------ TEXT PASSAGE

RPC | Performance

RPC and Permance are the two topics we will cover today.

Fundamental abstractions

Which were the three fundamental abstractions?

Memory abstraction, interpreter abstraction, and communication link abstraction.

What were their APIs?

Memory -> READ(Name) \ WRITE(Name, Value)

Interpreters -> loop(print(eval(read)))

Communication links -> SEND(linkName, ourgoingMessageBuffer), RECEIVE(linkName, incomingMessageBuffer)

Must these abstractions be implemented in a single node or can they be distributed? Give an example.

Yes. For memory, the key-value storage is a distributed example.

What should we learn today?

Interpreter

There is one kind of interpreter one own layered program! (RPCs)

Layers and Modules

Why do we need layers and modules?

Interpreters are often organized in layers.

Modules: Components that can be separately designed/implemented/replaced. “Instructions” of higher-level interpreters. Recursive: can be whole interpreters themselves!

Example:

Twitter

If the user is tweeting away, the whole server plus the front end is sort of an interpreter. As the user gives the input, then, it gives you a set of commands to work with to play this.

Of course, first, you know this is not the single program that is running when you interact in this Twitter assets and entire layouts services and complications and all of these services have their own set of commands and old language that they understand and in the sense. Twitter is the entirety of these multiple interpreters structured together in a hierarchical way.

Continued example: Normally, the website may be Facebook, has a lot of components that implement very different algorithms and somehow need to interact with each other the main thing you want to avoid when building the system is the failure of one component, let’s say the component of all such services failure of this component should not bring down the entire system. We want to isolate failures and make the entire system fault-tolerant. So, how can we isolate errors?

Isolating Errors - Enforced Modularity

The basic idea of isolating errors is to use clients and services.

------------
------ SUPPLIED ENTRIES

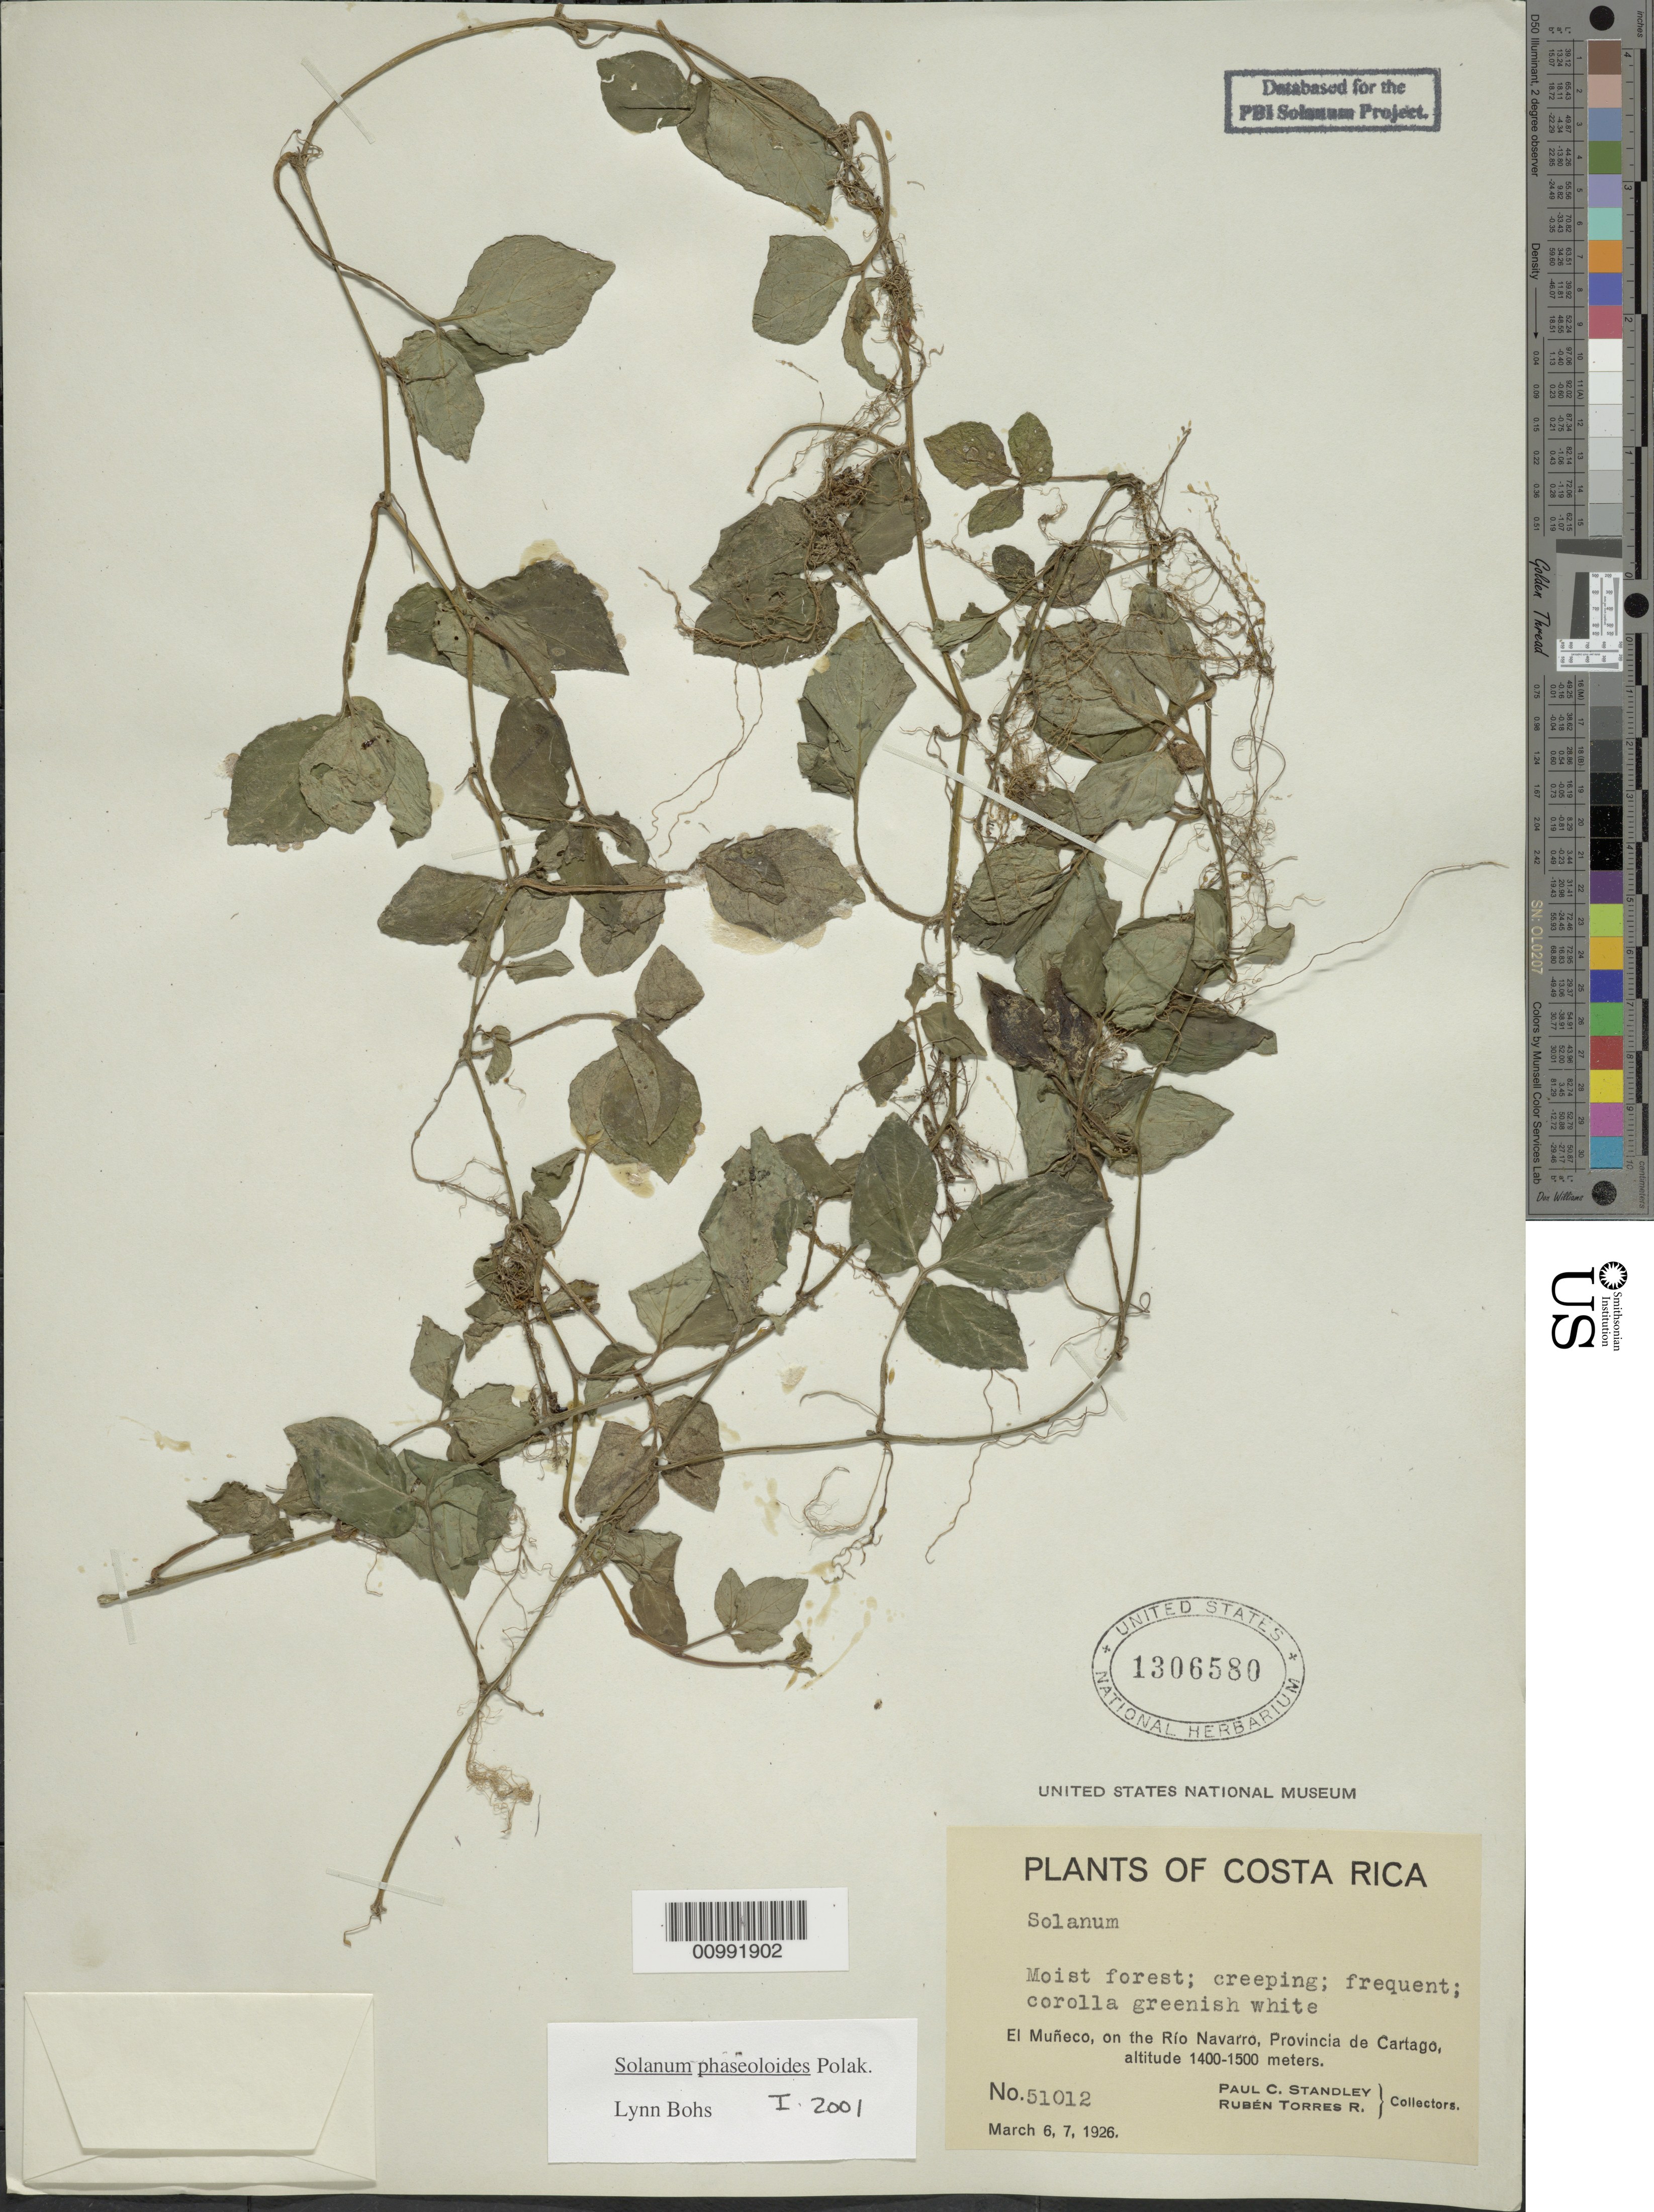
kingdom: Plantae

------------
------ SUPPLIED ENTRIES

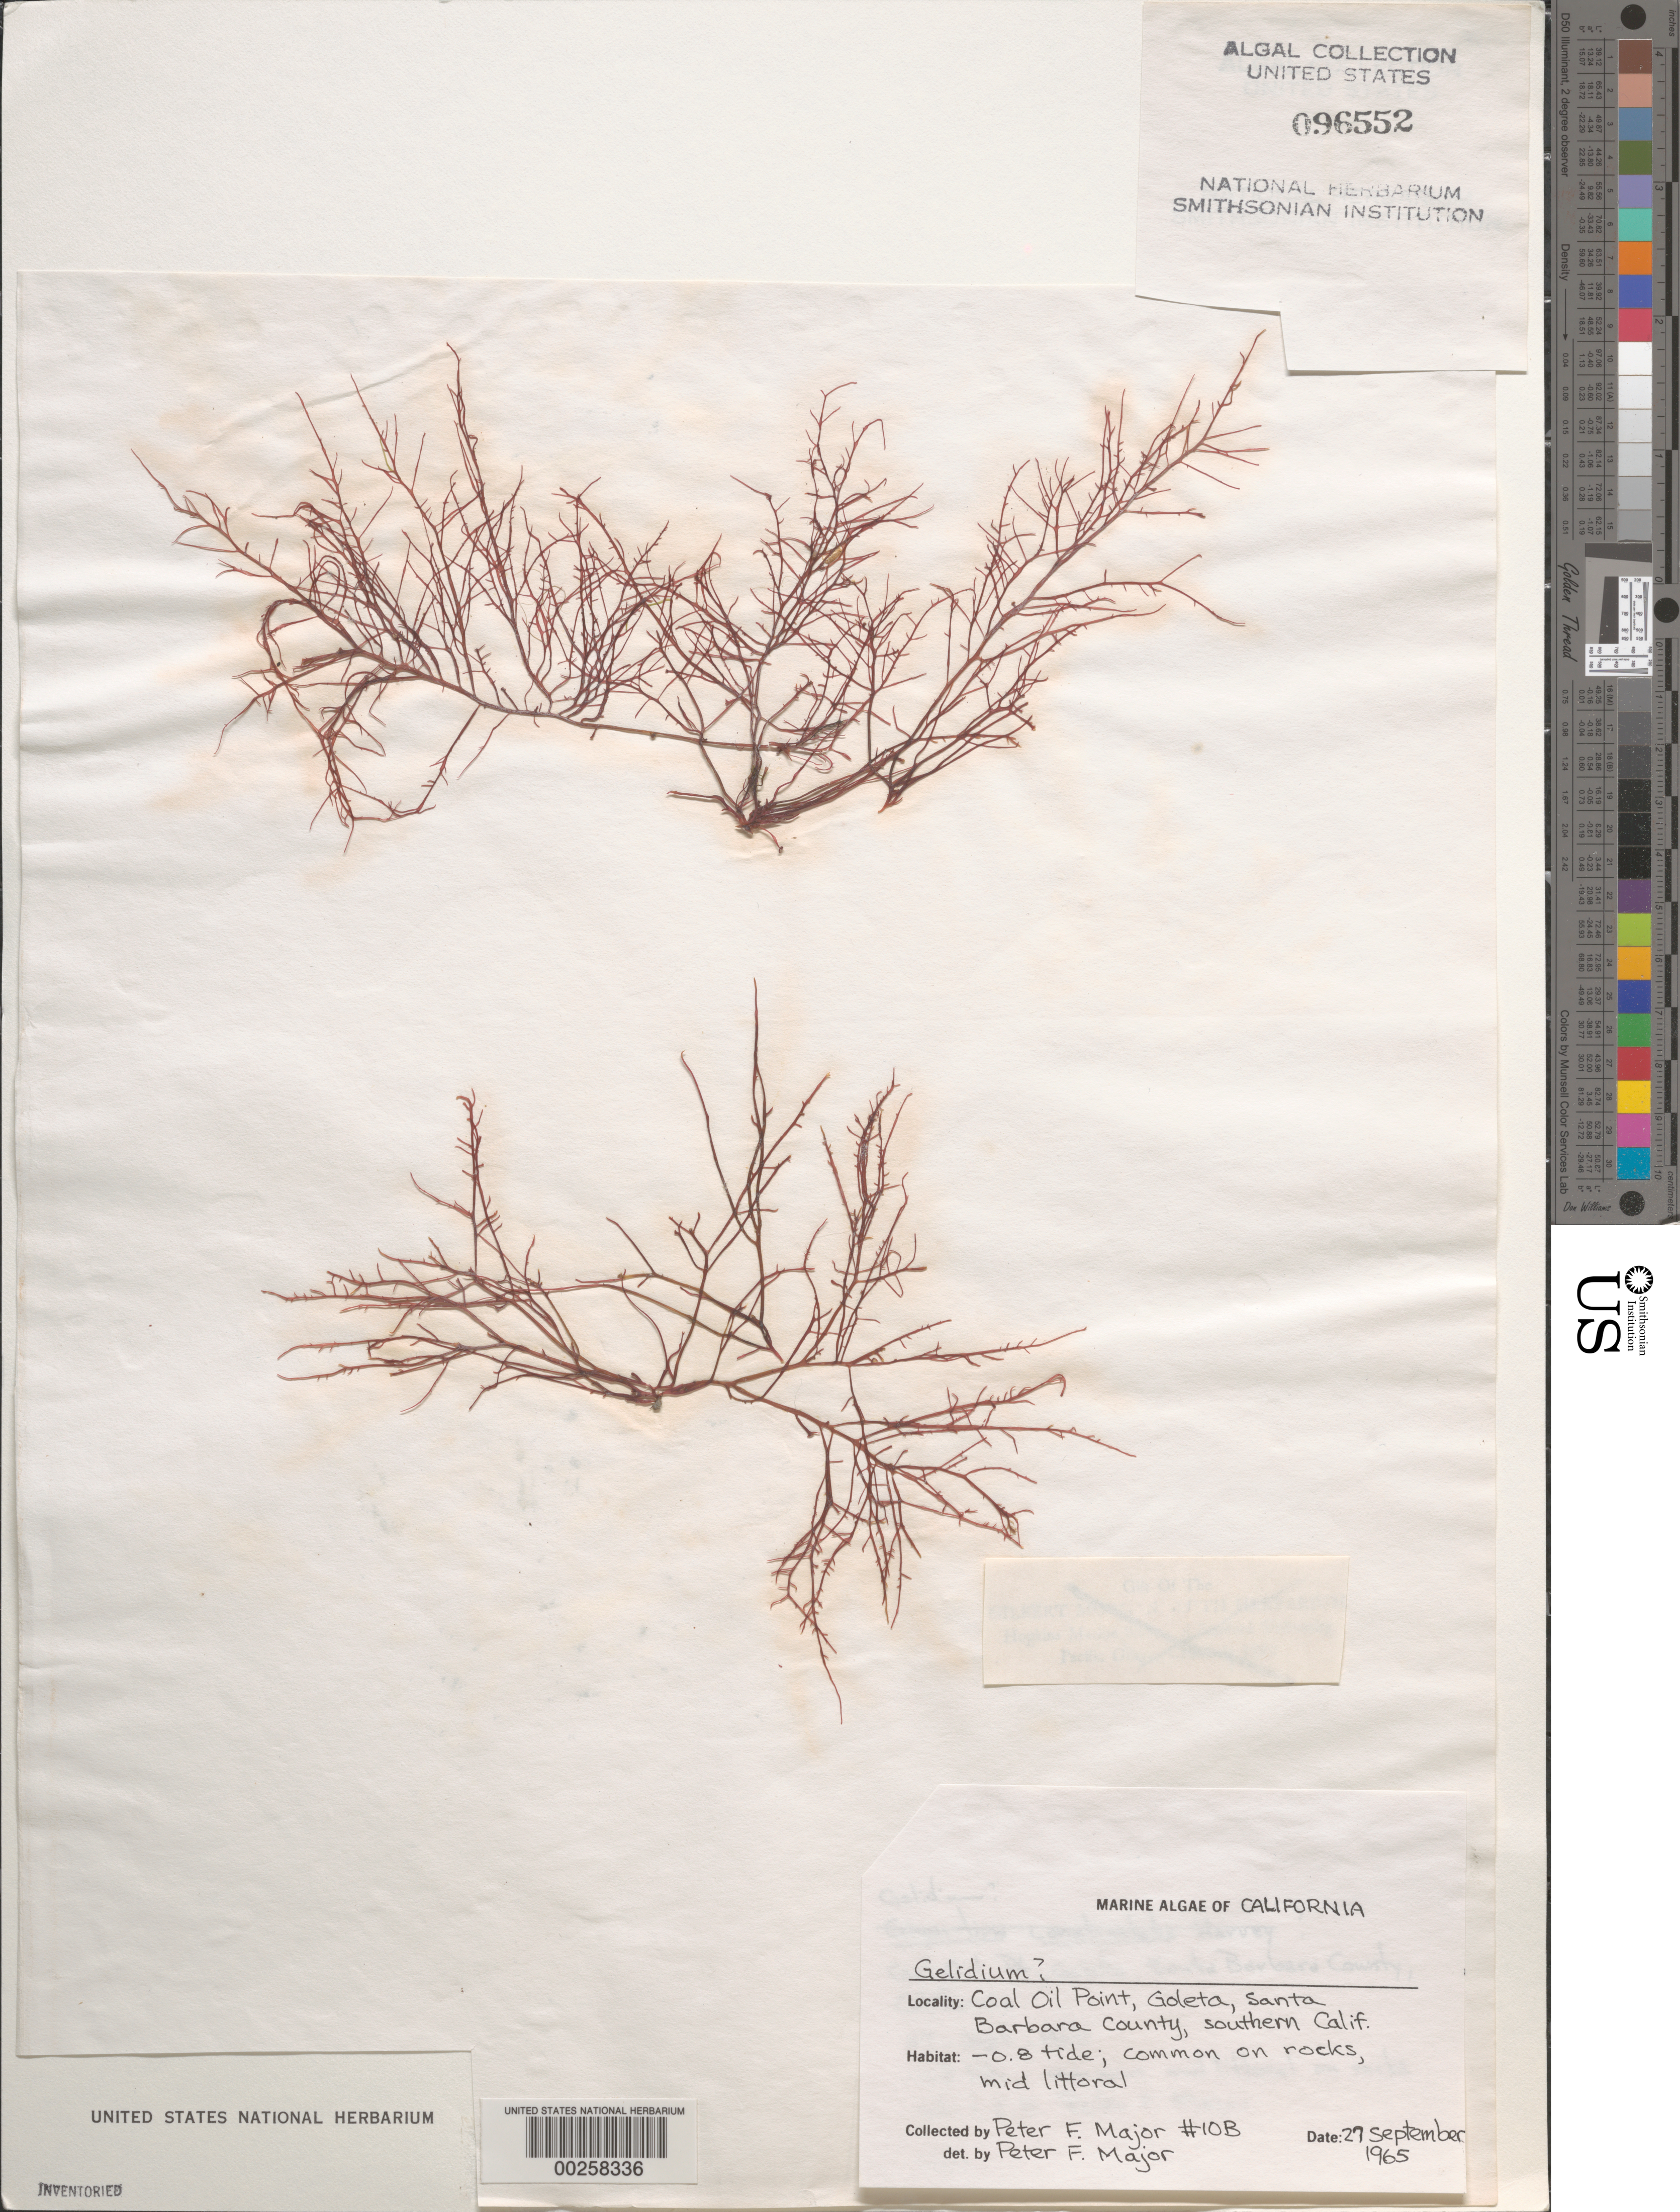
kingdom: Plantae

------------

» **TO DO**:
[A] Reproduce the part of the RPC and performance notes from "Memory abstraction, interpreter" to "ourgoingMessageBuffer), RECEIVE(linkName, incomingMessageBuffer)".
[B] Using the RPC and performance notes, answer these:
(i) Which three fundamental abstractions are listed?
(ii) What is given as a distributed example for memory?
(iii) What is the basic idea of isolating errors?

» **RESPONSES**:
[A]
Memory abstraction, interpreter abstraction, and communication link abstraction.

What were their APIs?

Memory -> READ(Name) \ WRITE(Name, Value)

Interpreters -> loop(print(eval(read)))

Communication links -> SEND(linkName, ourgoingMessageBuffer), RECEIVE(linkName, incomingMessageBuffer)

[B]
(i) Memory abstraction, interpreter abstraction, and communication link abstraction.
(ii) The key-value storage.
(iii) To use clients and services.